Lá embaixo ele via, silencioso, a festa da multidão. Sozinho, mandou instalar um painel que lembrava a antiga morada, feliz

Por bferreira

1. Que minha pança diminua sem eu precisar parar de tomar chope e comer salgadinhos; 2. Que a sexualidade de ninguém signifique qualquer juízo de valor para alguém; 3. Que toda criança possa estudar e se educar; 4. Que todo velho possa se divertir; 5. Que toda mulher possa fazer o que lhe der na telha; 6. Que todo marmanjo saiba de seus limites; 7. Que os panetones sejam como nas propagandas : borbulhem creme brilhoso; 8. Que meu Cabaret do Milton abra as portas na praça Mauá e ele nunca incendeie como a boate Kiss de Santa Maria RS; 9. Que humanos sejam como os chimpanzés e sorriam mais; 10. Que o vodu em cima da Bradesco saúde (queda de avião, mortes de líderes, arvore de natal entortada, e inauguração do que sobrou da arvore em baixo de um temporal lancinante) nunca mais se repita; 11. Que o jogador Huck pose nu ( e que seu Peru de Natal não nos decepcione); 12. Que mais padres abracem travestis exemplares em sua misericórdia; 13. Que Karla Prado continue a ver beleza neste mundão de Deus, tão sofrido; 14. Que ninguém mais tenha mau hálito; 15. Que a lama no Rio Doce arraste consigo um clamor nacional por mais responsabilidade; 16. Que o ajuste fiscal se ajuste no corte de gastos do governo Dilma, pobre coitado desajustado; 17. Que Paris nunca perca o titulo de Cidade Luz, mesmo sob ataque constante; 18. Que o racismo, tão presente no mundo, desapareça; 19. Que não apareçam mais corpos de crianças boiando no Mediterrâneo, vítimas das loucas tentativas de escapar da guerra; 20. Que Joelma (argh!) e Chimbinha reatem, pois eles se merecem, e nós não os merecemos; 21. Que a revitalização da Zona Portuária do Rio seja um gol de placa; 22. Que o Papa Francisco sobreviva às trevas; 23. Menos Eduardos Cunhas, mais Sergio Moro neles!

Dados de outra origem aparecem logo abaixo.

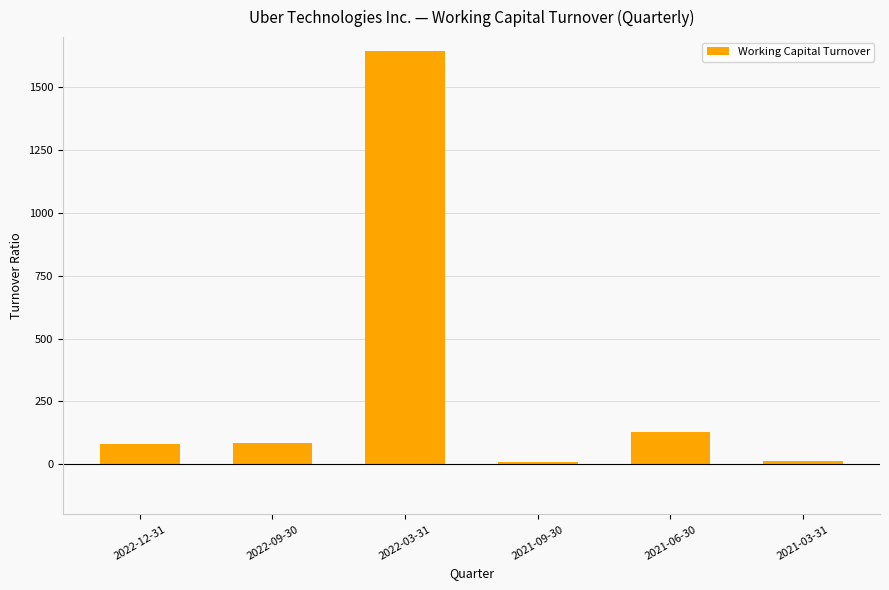

Are the bars horizontal?

No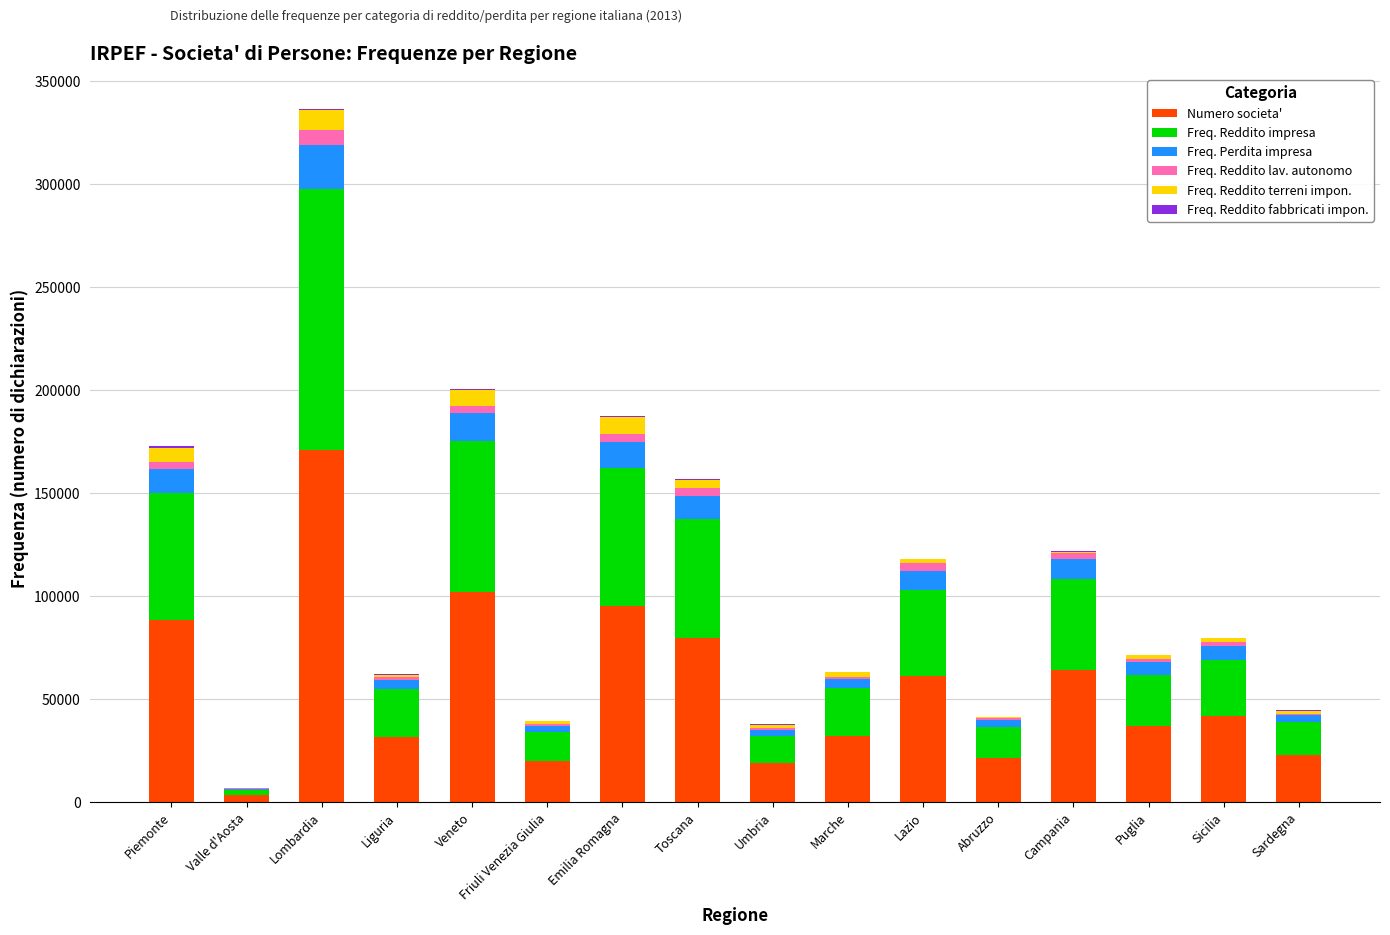

What is the sum of all Numero societa' values?

889651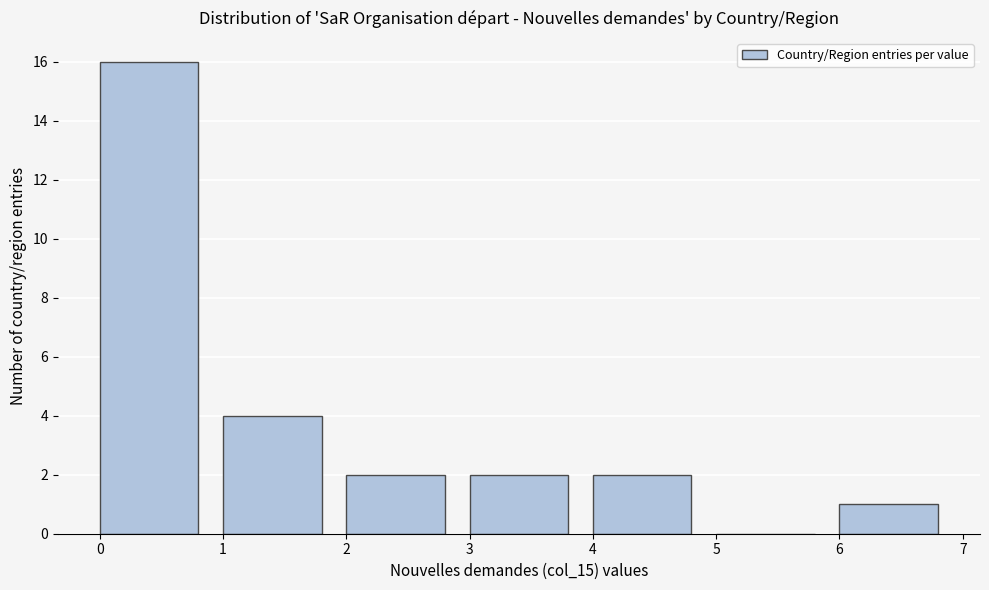

Reading left to right, transcribe this chart: for each bar, give the range it covers on the x-axis and its height. The values are not printed on the chart, so give them approximately, as read against the axis.

0 to 1: 16
1 to 2: 4
2 to 3: 2
3 to 4: 2
4 to 5: 2
5 to 6: 0
6 to 7: 1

24. Por alguma sorte da vida ele enriqueceu. Abandonou os seus, e se mudou para o alto. Lá embaixo ele via, silencioso, a festa da multidão. Sozinho, mandou instalar um painel que lembrava a antiga morada, feliz. Plantou uns bonecos no solo, que se vestiam como seus antigos amigos. Deu uma festa, contratou os figurantes, e como ela não era o real, resolveu cercar a antiga zona de seus dias felizes. Os outros não gostaram, porque ele queria mandar em tudo, até na forma de ser dos outros. E mais que isto, queriam ir e vir, livres. Nenhuma prisão lhe era segura demais, nenhum muro lhe trazia felicidade. Ele tinha perdido o fio que o conduzia ao mundo descontrolado dos sem poder econômico. Seu poderio tinha de alguma maneira quebrado o liame da vida descompromissada, alegre. Ninguém mais gostava do que ele tinha se tornado, todos diziam que o antigo era mais bacana. Até que ele teve a ideia de dar tudo, e voltar de mãos abanando para aquele repertório da luta diária.